- Parts of the exercise
1. From the journal entry on the White Mountain huts below, write out the passage that begins at the words "The Appalachian Mountain" and stops after the words "U.S. Forest Service.".
2. According to the journal entry on the White Mountain huts below, why are skiers and snowshoers able to use some of the huts in winter? Answer in one to three sentences.
3. Render the sentence "They accommodate from thirty to ninety people each night." from the journal entry on the White Mountain huts below into Spanish.

I'm taking two days off while it's raining to rest and rejuvenate
before my next onslaught on the AT in the White Mountains of New Hampshire.
In this entry I'd like to give you more information about the hut system
here. The concept is new to me, although many warm- and cold-weather sports
enthusiasts around the world are already familiar with using huts in high
places.
The Appalachian Mountain Club (AMC), maintaining club for much of the AT in
New England, also operates a string of eight back-country huts (like lodges)
under a special-use permit with the U.S. Forest Service.
The huts, plus large lodges at Pinkham and Crawford Notches, are spaced a
day's hike apart on the AT in the White Mountains.
Most of the huts are full-service facilities during the summer and early
autumn. They accommodate from thirty to ninety people each night. Some offer
caretaker self-service year-round, so folks who ski and snowshoe can use them
in the winter. All are centers for outdoor education and offer workshops to
visitors.

- Extracted material
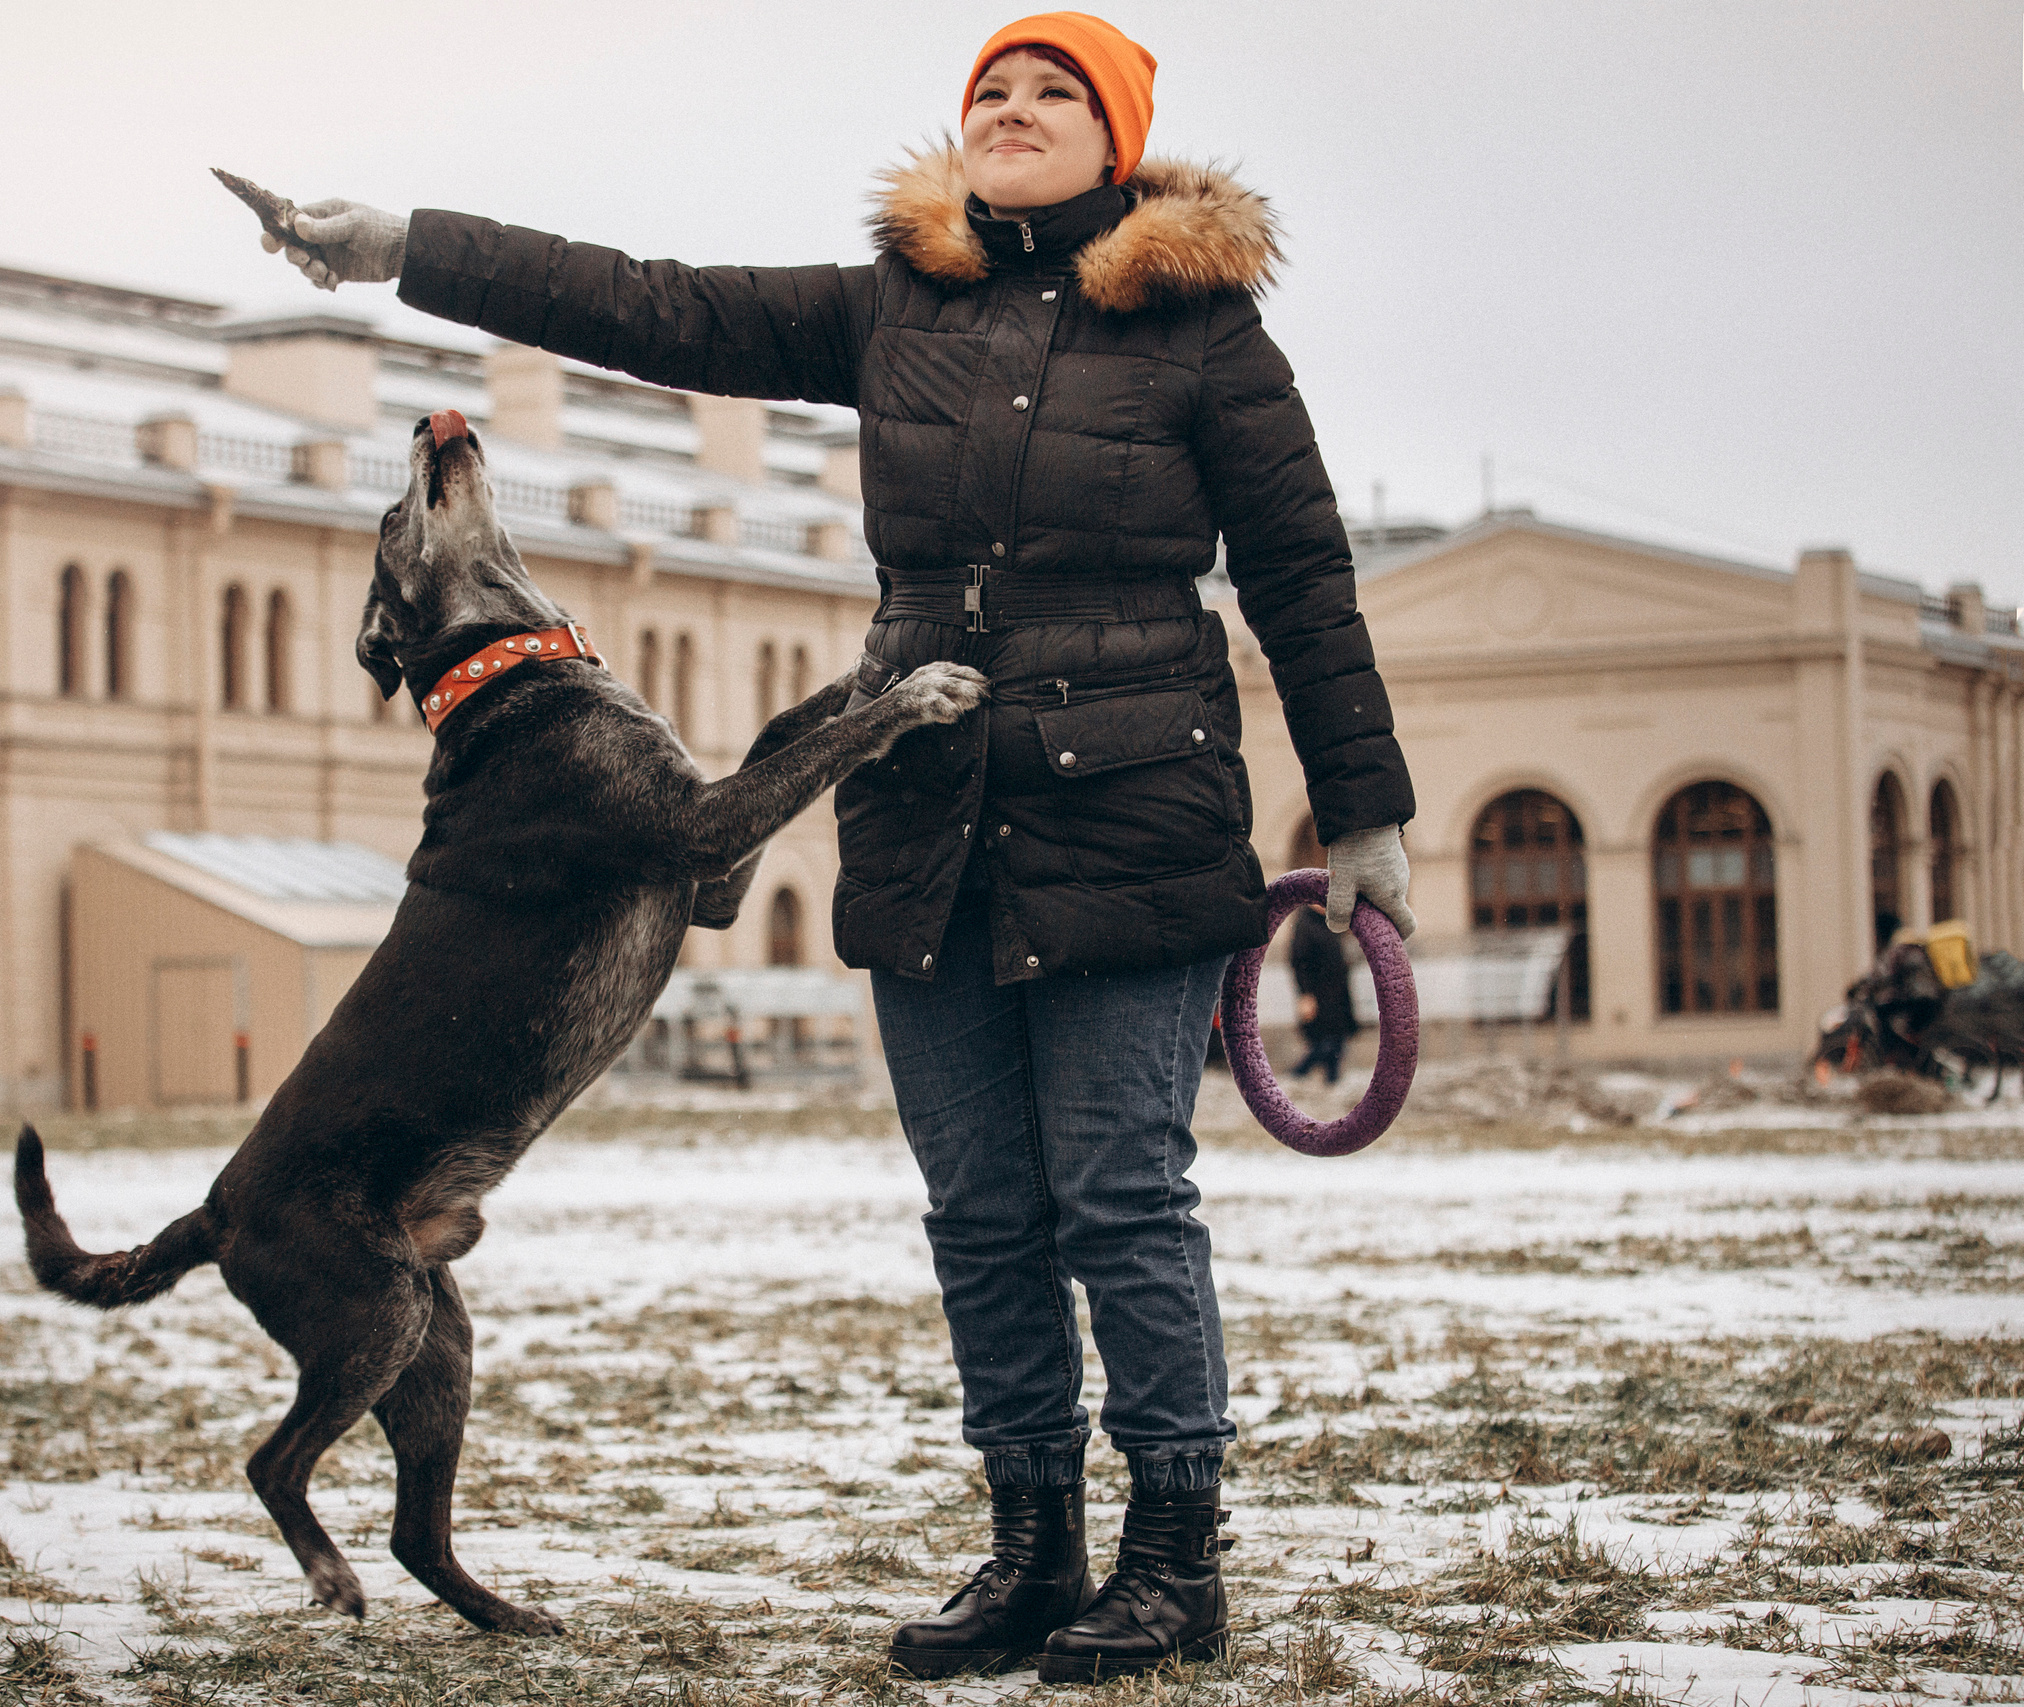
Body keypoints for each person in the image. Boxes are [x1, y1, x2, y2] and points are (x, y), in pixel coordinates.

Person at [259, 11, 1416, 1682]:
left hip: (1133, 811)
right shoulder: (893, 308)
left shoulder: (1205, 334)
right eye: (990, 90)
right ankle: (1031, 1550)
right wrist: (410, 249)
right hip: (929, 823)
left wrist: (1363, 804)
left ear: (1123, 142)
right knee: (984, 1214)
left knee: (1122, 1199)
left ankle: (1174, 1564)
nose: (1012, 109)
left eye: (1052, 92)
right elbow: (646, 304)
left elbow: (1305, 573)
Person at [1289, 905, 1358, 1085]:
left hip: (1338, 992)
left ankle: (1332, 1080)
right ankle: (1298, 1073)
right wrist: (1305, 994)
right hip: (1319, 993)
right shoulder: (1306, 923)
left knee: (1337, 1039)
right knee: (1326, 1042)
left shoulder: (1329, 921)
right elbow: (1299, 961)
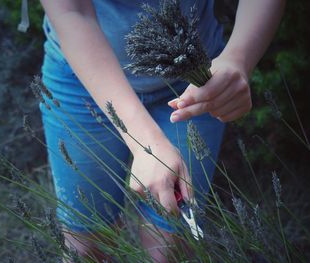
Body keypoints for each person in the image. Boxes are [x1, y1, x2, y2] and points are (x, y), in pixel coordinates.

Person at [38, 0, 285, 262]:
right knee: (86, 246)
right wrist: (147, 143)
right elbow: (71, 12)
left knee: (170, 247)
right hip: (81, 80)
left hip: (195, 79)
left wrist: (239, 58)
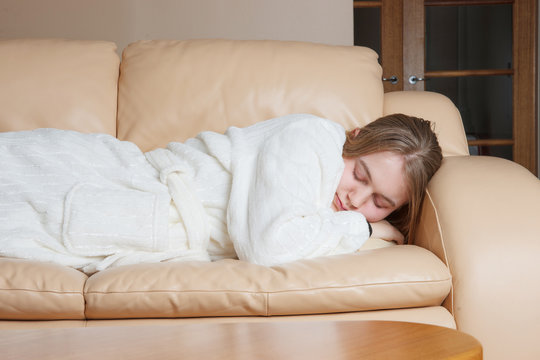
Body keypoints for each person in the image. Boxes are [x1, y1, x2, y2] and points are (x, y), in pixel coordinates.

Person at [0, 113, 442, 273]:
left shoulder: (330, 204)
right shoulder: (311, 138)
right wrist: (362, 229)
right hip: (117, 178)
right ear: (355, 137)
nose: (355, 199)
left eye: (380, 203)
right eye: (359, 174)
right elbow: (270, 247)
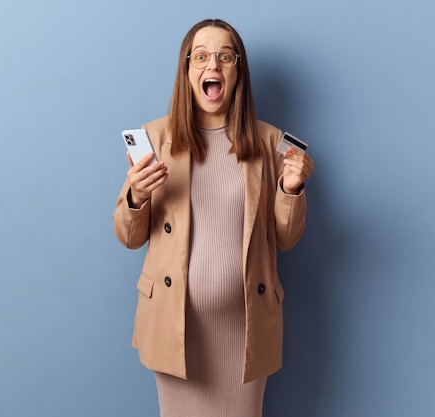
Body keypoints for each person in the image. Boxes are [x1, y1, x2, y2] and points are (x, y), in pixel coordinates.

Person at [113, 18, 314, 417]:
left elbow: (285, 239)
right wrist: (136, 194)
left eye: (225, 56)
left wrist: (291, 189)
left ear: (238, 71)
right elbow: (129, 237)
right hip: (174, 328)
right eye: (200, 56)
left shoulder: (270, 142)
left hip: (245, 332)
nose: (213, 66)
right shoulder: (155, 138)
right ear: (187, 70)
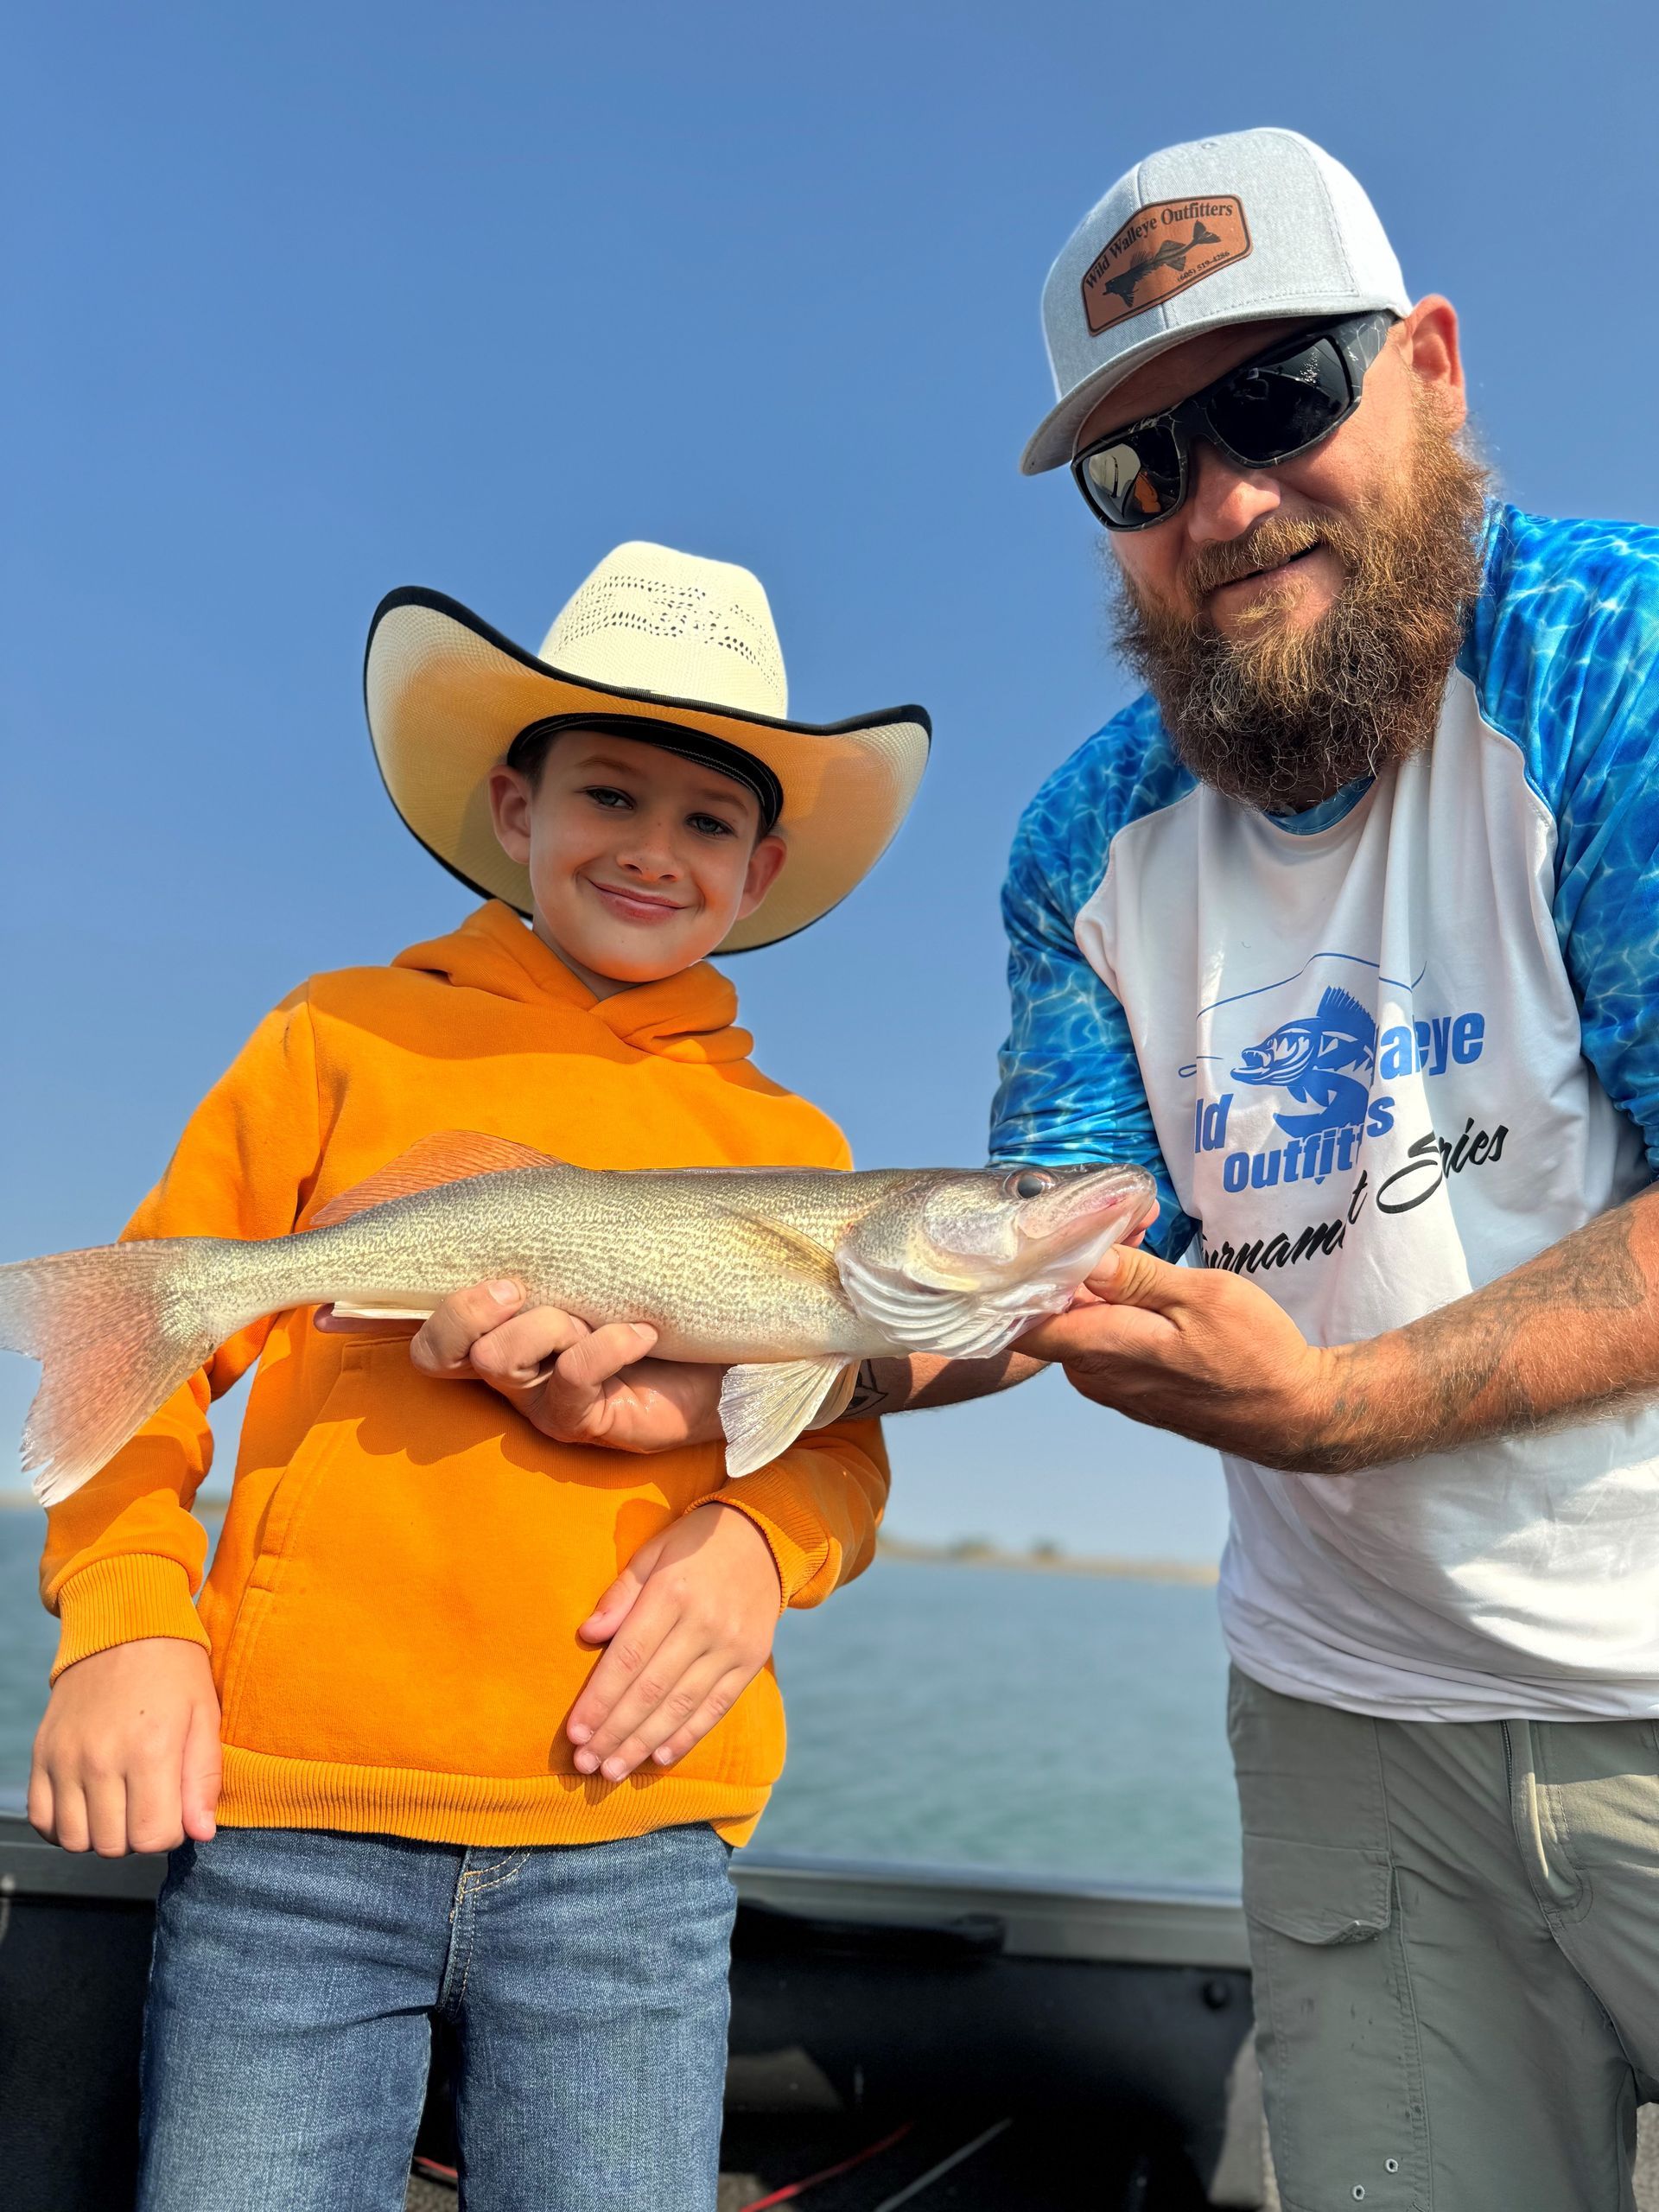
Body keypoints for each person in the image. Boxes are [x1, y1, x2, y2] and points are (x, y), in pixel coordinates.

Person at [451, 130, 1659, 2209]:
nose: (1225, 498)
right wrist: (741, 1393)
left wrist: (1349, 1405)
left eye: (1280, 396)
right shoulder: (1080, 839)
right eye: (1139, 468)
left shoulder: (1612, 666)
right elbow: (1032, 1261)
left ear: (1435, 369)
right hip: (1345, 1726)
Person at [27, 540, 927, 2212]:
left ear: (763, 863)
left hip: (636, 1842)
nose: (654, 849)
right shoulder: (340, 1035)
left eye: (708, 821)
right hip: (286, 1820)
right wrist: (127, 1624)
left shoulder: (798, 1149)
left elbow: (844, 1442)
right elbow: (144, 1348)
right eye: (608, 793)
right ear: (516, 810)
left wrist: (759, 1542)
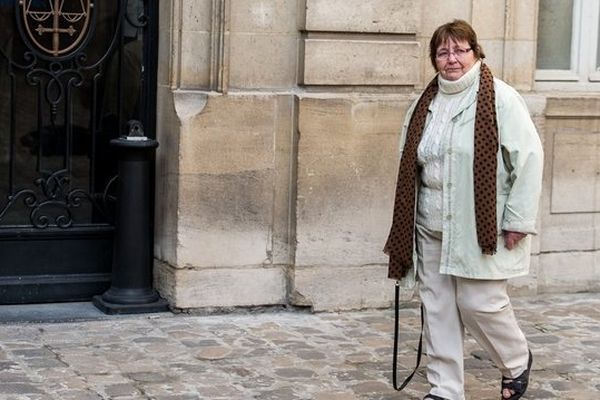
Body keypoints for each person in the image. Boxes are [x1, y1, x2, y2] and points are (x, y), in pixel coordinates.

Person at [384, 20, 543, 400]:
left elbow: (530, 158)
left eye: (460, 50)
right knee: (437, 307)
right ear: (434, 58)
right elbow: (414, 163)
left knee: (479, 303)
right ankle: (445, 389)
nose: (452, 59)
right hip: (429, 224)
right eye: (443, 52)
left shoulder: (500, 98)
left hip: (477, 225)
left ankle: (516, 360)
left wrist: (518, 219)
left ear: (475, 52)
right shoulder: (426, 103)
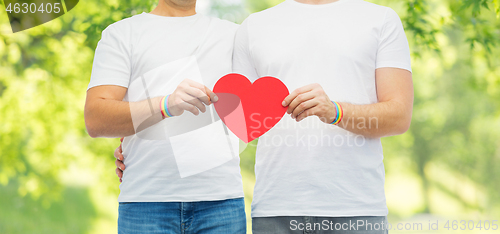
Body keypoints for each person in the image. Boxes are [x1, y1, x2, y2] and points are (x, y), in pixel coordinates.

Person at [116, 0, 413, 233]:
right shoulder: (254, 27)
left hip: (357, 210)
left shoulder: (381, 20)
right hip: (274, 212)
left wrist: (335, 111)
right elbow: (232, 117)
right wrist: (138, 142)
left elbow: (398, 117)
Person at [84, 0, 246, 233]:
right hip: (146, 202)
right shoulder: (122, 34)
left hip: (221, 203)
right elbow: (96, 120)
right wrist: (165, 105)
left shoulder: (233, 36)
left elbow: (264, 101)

- Answers given
1.
The Appalachian Mountain Club (AMC), maintaining club for much of the AT in
New England, also operates a string of eight back-country huts (like lodges)
under a special-use permit with the U.S. Forest Service.

2. Some of the huts offer caretaker self-service year-round. As a result, people who ski and snowshoe can use them in the winter.

3. Tienen capacidad para entre treinta y noventa personas cada noche.